298 PPSG members responded with a response rate of 52.7%. Among respondents, 93.6% were a partner/owner or employed in a physician-owned independent practice. The remainder were employed by or contracted by a healthcare system. 48.7% were less than 50 years old, 20.7% were between 50-65 years old, and 7.4% were over age 65. Interestingly, 20.1% of respondents were in solo practice while 74.8% of respondents were in groups of seven physicians or smaller (Figure 1). 74.5% were not fellowship trained and 66.2% were at institutions that have a trauma center (any trauma level designation).
Most respondents (64.5%) take call at one or two hospitals, while 9.7% take call at four or more (Figure 2).
Regarding the frequency of call, 32.2% had four or fewer ENTs in the ER rotation, while 3.4% responded that they were the only ENT on-call for their center. The most frequent response was five to seven physicians in the call rotation with 29.2% (Figure 3).
Of this population of private practitioners, 83.3% took emergency call coverage, with 74.8% of the respondents being required by their hospital to do so. Of those that take emergency call, 66.8% do get paid. However, only 47.9% of respondents are compensated at all the hospitals they cover (Figure 4). Interestingly, of those that knew the answer (n=226), 23% responded that although they do not get paid for call at their hospital, they know that other service lines at their hospital are paid for call.

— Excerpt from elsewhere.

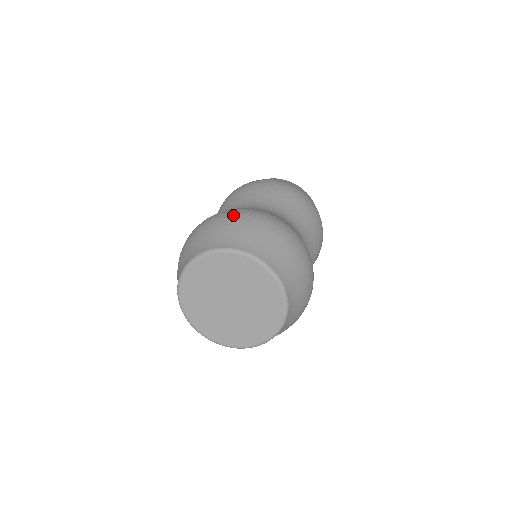
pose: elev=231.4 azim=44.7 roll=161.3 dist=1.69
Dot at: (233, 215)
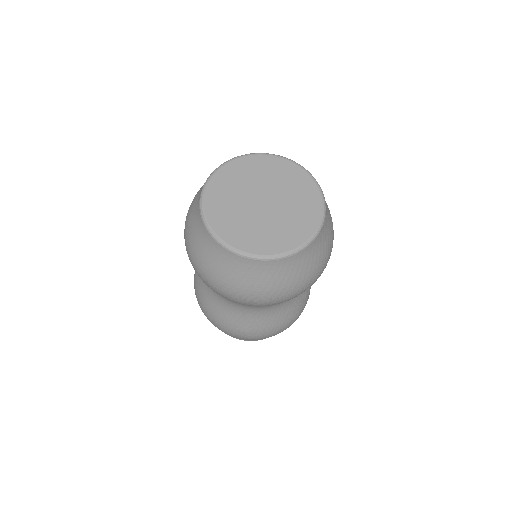
Dot at: occluded
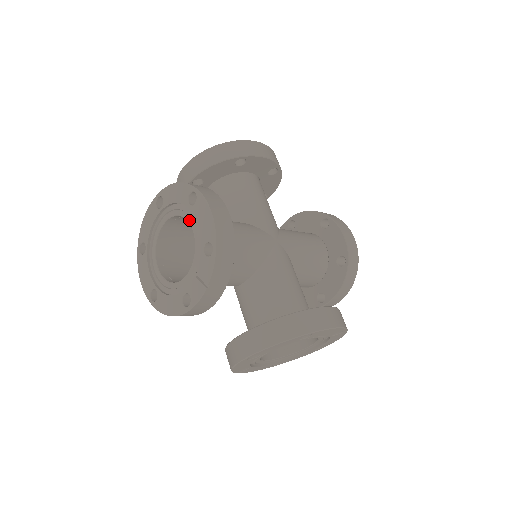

Although the survey intentionally did not seek to measure specific compensation amounts for on-call coverage, 64.8% who are compensated were able to negotiate their call remuneration with the hospital. Only 14.4% reported a negotiated compensation based on a national metric (i.e., MGMA data), while the majority (53.4%) did not know what the compensation was based upon (Figure 5). Furthermore, 56.5% of those who were paid for ER calls felt they are not compensated adequately for their services, and only 25.9% confirmed that they were being compensated for the uninsured patients whom they provide care for while on ER call.
Regarding assistance when on call, only 21.1% had an advanced practice provider (APP) who helped “all the time” (12.4%) or “sometimes” (8.7%), while only 8.7% had a resident who assisted “all” or “some of the time.” Of those that used an app, 90.3% paid for this coverage assistance themselves or within their call group. Additionally, consistent with the previous BOG survey data from 2017, 47.9% felt that they were at least sometimes asked to consult, render an opinion on, or direct care outside the scope of practice of an otolaryngologist.
When taken as a whole, these data present an interesting picture of ER call coverage in the otolaryngology private practice community in the United States. Although a majority of the respondents are being compensated, most do not feel that this compensation is adequate, and a majority are being compensated based on unknown metrics.
It is hoped that knowing that the supermajority of private practice otolaryngologists are now being compensated—albeit at what many feel is a below-market rate—we will be empowered to advocate for ourselves and negotiate from a position of strength that supports compensation for call at fair market value.